B. İstinaf Sebepleri
Davacı erkek vekili, evlilik birliğinin davalı kadının kusurlu davranışları ile temelinden sarsıldığı, İlk Derece Mahkemesince kendisine yüklenen fiziksel şiddet kusurunun ispat edilmediği, davanın reddine ilişkin kararın hatalı olduğu belirtilerek; hükmün tamamı yönünden İlk Derece Mahkemesinin kararının lehine kaldırılmasını talep ederek istinaf yoluna başvurmuştur.

C. Gerekçe ve Sonuç
Bölge Adliye Mahkemesinin yukarıda tarih ve sayısı belirtilen kararı ile İlk Derece Mahkemesi kararının usul ve yasaya uygun olduğu gerekçesi ile davacı erkek vekilinin istinaf başvurularının esastan reddine karar verilmiştir.

V. TEMYİZ
A. Temyiz Yoluna Başvuranlar
Bölge Adliye Mahkemesinin yukarıda belirtilen kararına karşı süresi içinde davacı erkek vekili tarafından temyiz isteminde bulunmuştur.

B. Temyiz Sebepleri
Davacı erkek vekili tarafından Bölge Adliye Mahkemesinin istinaf başvurusunun esastan reddi kararının hatalı olduğu belirterek istinaf dilekçesinde ileri sürülen gerekçeler ile Bölge Adliye Mahkemesi kararının bozulması talep edilmiştir.

C. Gerekçe
1. Uyuşmazlık ve Hukuki Nitelendirme
Uyuşmazlık, davacı erkeğin boşanma davasının kabulü koşullarının oluşup oluşmadığı noktasında toplanmaktadır.

2. İlgili Hukuk
6100 sayılı Hukuk Muhakemeleri Kanunu’nun (6100 sayılı Kanun) 369 uncu maddesinin birinci fıkrası, 370 inci maddesinin birinci fıkrası ile 371 inci maddesi, 4721 sayılı Kanun’un 166 ncı maddesi.

3. Değerlendirme
1.Bölge adliye mahkemelerinin nihai kararlarının bozulması 6100 sayılı Kanun’un 371 inci maddesinde yer alan sebeplerden birinin varlığı hâlinde mümkündür.

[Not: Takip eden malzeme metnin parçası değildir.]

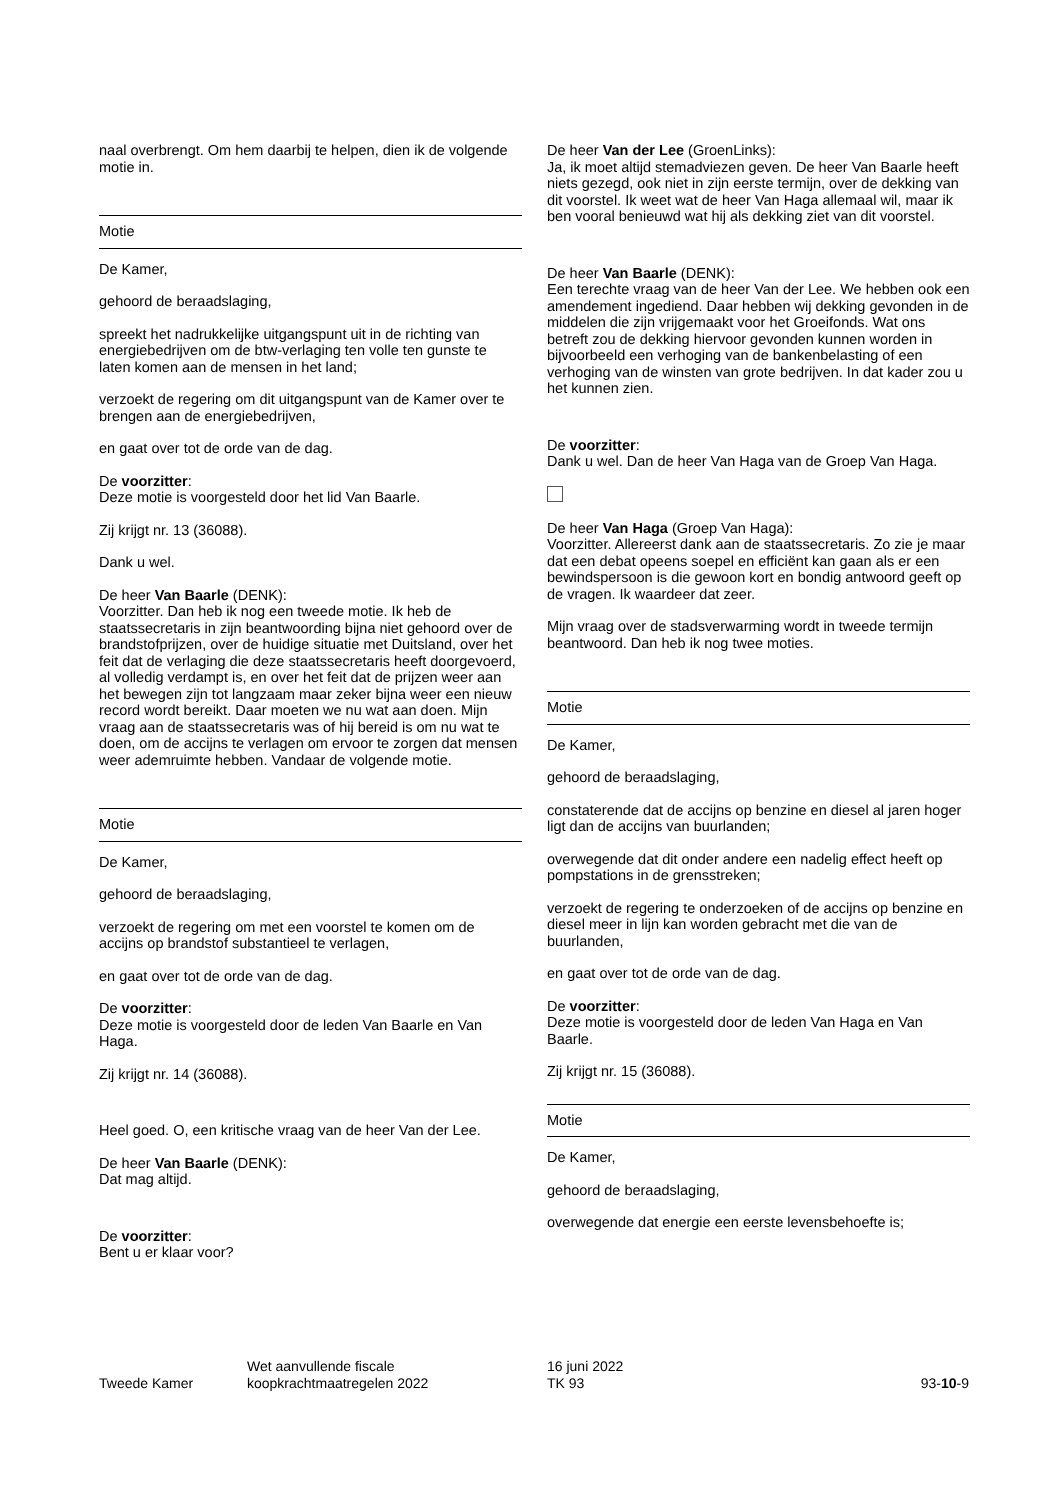naal overbrengt. Om hem daarbij te helpen, dien ik de volgende motie in.
Motie
De Kamer,
gehoord de beraadslaging,
spreekt het nadrukkelijke uitgangspunt uit in de richting van energiebedrijven om de btw-verlaging ten volle ten gunste te laten komen aan de mensen in het land;
verzoekt de regering om dit uitgangspunt van de Kamer over te brengen aan de energiebedrijven,
en gaat over tot de orde van de dag.
De voorzitter:
Deze motie is voorgesteld door het lid Van Baarle.
Zij krijgt nr. 13 (36088).
Dank u wel.
De heer Van Baarle (DENK):
Voorzitter. Dan heb ik nog een tweede motie. Ik heb de staatssecretaris in zijn beantwoording bijna niet gehoord over de brandstofprijzen, over de huidige situatie met Duitsland, over het feit dat de verlaging die deze staatssecretaris heeft doorgevoerd, al volledig verdampt is, en over het feit dat de prijzen weer aan het bewegen zijn tot langzaam maar zeker bijna weer een nieuw record wordt bereikt. Daar moeten we nu wat aan doen. Mijn vraag aan de staatssecretaris was of hij bereid is om nu wat te doen, om de accijns te verlagen om ervoor te zorgen dat mensen weer ademruimte hebben. Vandaar de volgende motie.
Motie
De Kamer,
gehoord de beraadslaging,
verzoekt de regering om met een voorstel te komen om de accijns op brandstof substantieel te verlagen,
en gaat over tot de orde van de dag.
De voorzitter:
Deze motie is voorgesteld door de leden Van Baarle en Van Haga.
Zij krijgt nr. 14 (36088).
Heel goed. O, een kritische vraag van de heer Van der Lee.
De heer Van Baarle (DENK):
Dat mag altijd.
De voorzitter:
Bent u er klaar voor?
De heer Van der Lee (GroenLinks):
Ja, ik moet altijd stemadviezen geven. De heer Van Baarle heeft niets gezegd, ook niet in zijn eerste termijn, over de dekking van dit voorstel. Ik weet wat de heer Van Haga allemaal wil, maar ik ben vooral benieuwd wat hij als dekking ziet van dit voorstel.
De heer Van Baarle (DENK):
Een terechte vraag van de heer Van der Lee. We hebben ook een amendement ingediend. Daar hebben wij dekking gevonden in de middelen die zijn vrijgemaakt voor het Groeifonds. Wat ons betreft zou de dekking hiervoor gevonden kunnen worden in bijvoorbeeld een verhoging van de bankenbelasting of een verhoging van de winsten van grote bedrijven. In dat kader zou u het kunnen zien.
De voorzitter:
Dank u wel. Dan de heer Van Haga van de Groep Van Haga.
De heer Van Haga (Groep Van Haga):
Voorzitter. Allereerst dank aan de staatssecretaris. Zo zie je maar dat een debat opeens soepel en efficiënt kan gaan als er een bewindspersoon is die gewoon kort en bondig antwoord geeft op de vragen. Ik waardeer dat zeer.
Mijn vraag over de stadsverwarming wordt in tweede termijn beantwoord. Dan heb ik nog twee moties.
Motie
De Kamer,
gehoord de beraadslaging,
constaterende dat de accijns op benzine en diesel al jaren hoger ligt dan de accijns van buurlanden;
overwegende dat dit onder andere een nadelig effect heeft op pompstations in de grensstreken;
verzoekt de regering te onderzoeken of de accijns op benzine en diesel meer in lijn kan worden gebracht met die van de buurlanden,
en gaat over tot de orde van de dag.
De voorzitter:
Deze motie is voorgesteld door de leden Van Haga en Van Baarle.
Zij krijgt nr. 15 (36088).
Motie
De Kamer,
gehoord de beraadslaging,
overwegende dat energie een eerste levensbehoefte is;
Tweede Kamer
Wet aanvullende fiscale
koopkrachtmaatregelen 2022
16 juni 2022
TK 93
93-10-9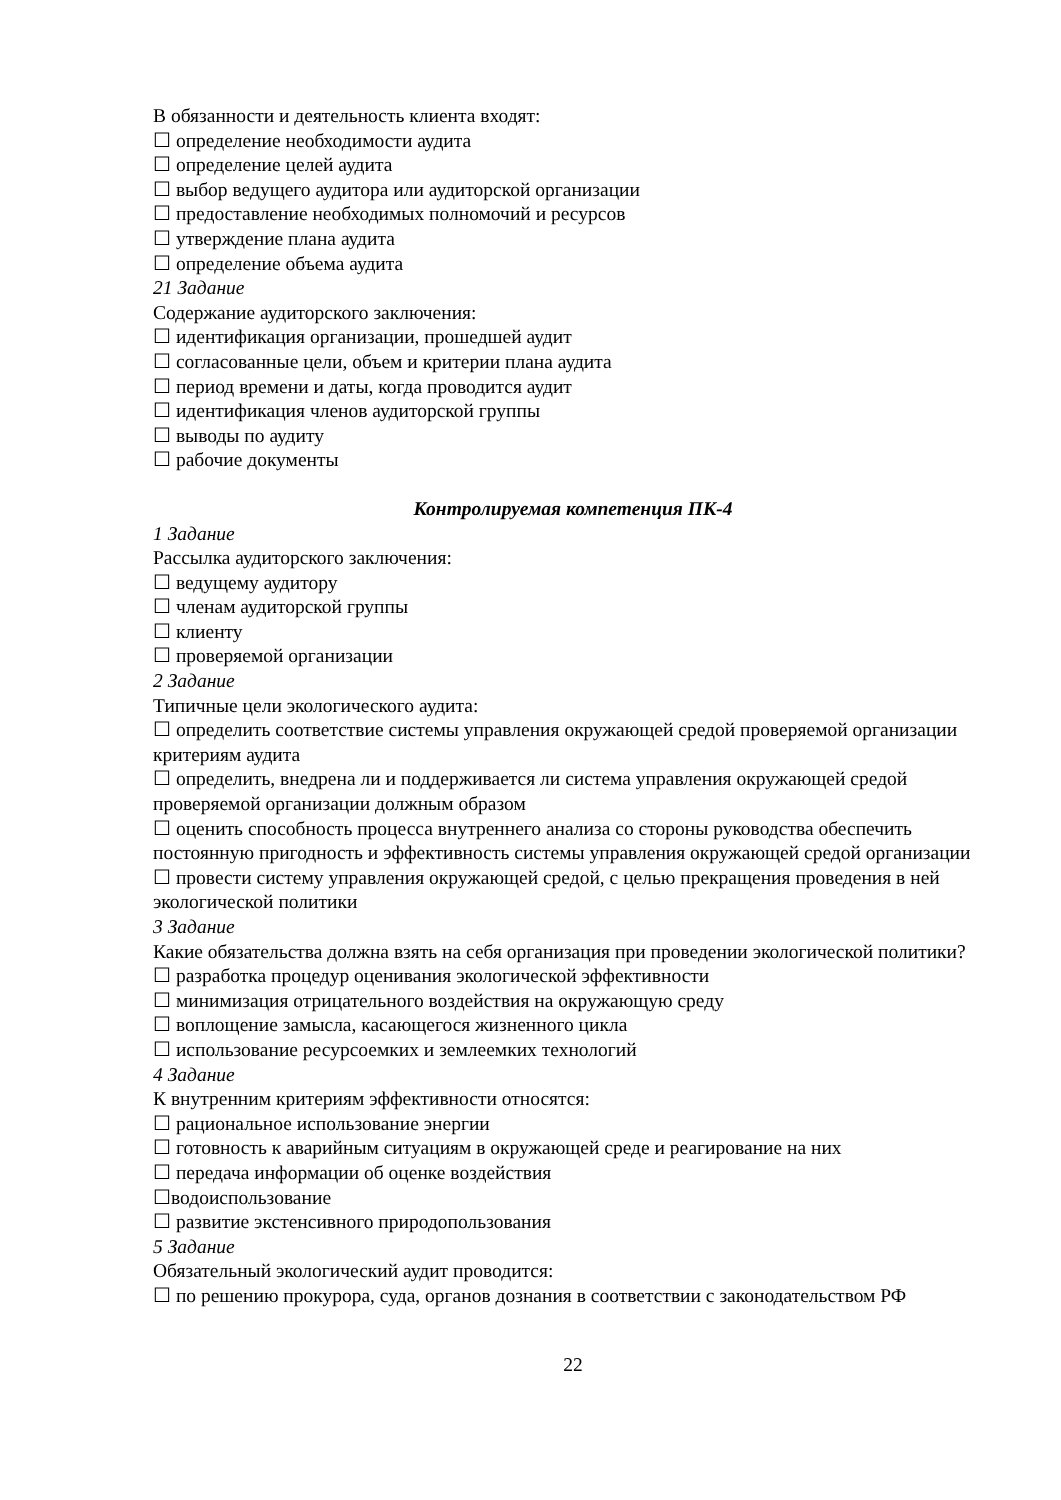В обязанности и деятельность клиента входят:
☐ определение необходимости аудита
☐ определение целей аудита
☐ выбор ведущего аудитора или аудиторской организации
☐ предоставление необходимых полномочий и ресурсов
☐ утверждение плана аудита
☐ определение объема аудита
21 Задание
Содержание аудиторского заключения:
☐ идентификация организации, прошедшей аудит
☐ согласованные цели, объем и критерии плана аудита
☐ период времени и даты, когда проводится аудит
☐ идентификация членов аудиторской группы
☐ выводы по аудиту
☐ рабочие документы
Контролируемая компетенция ПК-4
1 Задание
Рассылка аудиторского заключения:
☐ ведущему аудитору
☐ членам аудиторской группы
☐ клиенту
☐ проверяемой организации
2 Задание
Типичные цели экологического аудита:
☐ определить соответствие системы управления окружающей средой проверяемой организации критериям аудита
☐ определить, внедрена ли и поддерживается ли система управления окружающей средой проверяемой организации должным образом
☐ оценить способность процесса внутреннего анализа со стороны руководства обеспечить постоянную пригодность и эффективность системы управления окружающей средой организации
☐ провести систему управления окружающей средой, с целью прекращения проведения в ней экологической политики
3 Задание
Какие обязательства должна взять на себя организация при проведении экологической политики?
☐ разработка процедур оценивания экологической эффективности
☐ минимизация отрицательного воздействия на окружающую среду
☐ воплощение замысла, касающегося жизненного цикла
☐ использование ресурсоемких и землеемких технологий
4 Задание
К внутренним критериям эффективности относятся:
☐ рациональное использование энергии
☐ готовность к аварийным ситуациям в окружающей среде и реагирование на них
☐ передача информации об оценке воздействия
☐водоиспользование
☐ развитие экстенсивного природопользования
5 Задание
Обязательный экологический аудит проводится:
☐ по решению прокурора, суда, органов дознания в соответствии с законодательством РФ
22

2.Temyizen incelenen karar, tarafların karşılıklı iddia ve savunmalarına, dayandıkları belgelere, uyuşmazlığa uygulanması gereken hukuk kuralları ile hukuki ilişkinin nitelendirilmesine, dava şartlarına, yargılama ve ispat kuralları ile kararda belirtilen gerekçelere göre usul ve kanuna uygun olup davacı vekilnce temyiz dilekçesinde ileri sürülen nedenler kararın bozulmasını gerektirecek nitelikte görülmemiştir.

VI. KARAR
Açıklanan sebeple;
Temyiz olunan Bölge Adliye Mahkemesi kararının 6100 sayılı Kanun’un 370 inci maddesinin birinci fıkrası uyarınca ONANMASINA,

Aşağıda yazılı temyiz giderinin temyiz edene yükletilmesine,

Dosyanın İlk Derece Mahkemesine, kararın bir örneğinin Bölge Adliye Mahkemesine gönderilmesine,

17.01.2023 tarihinde oy birliğiyle karar verildi.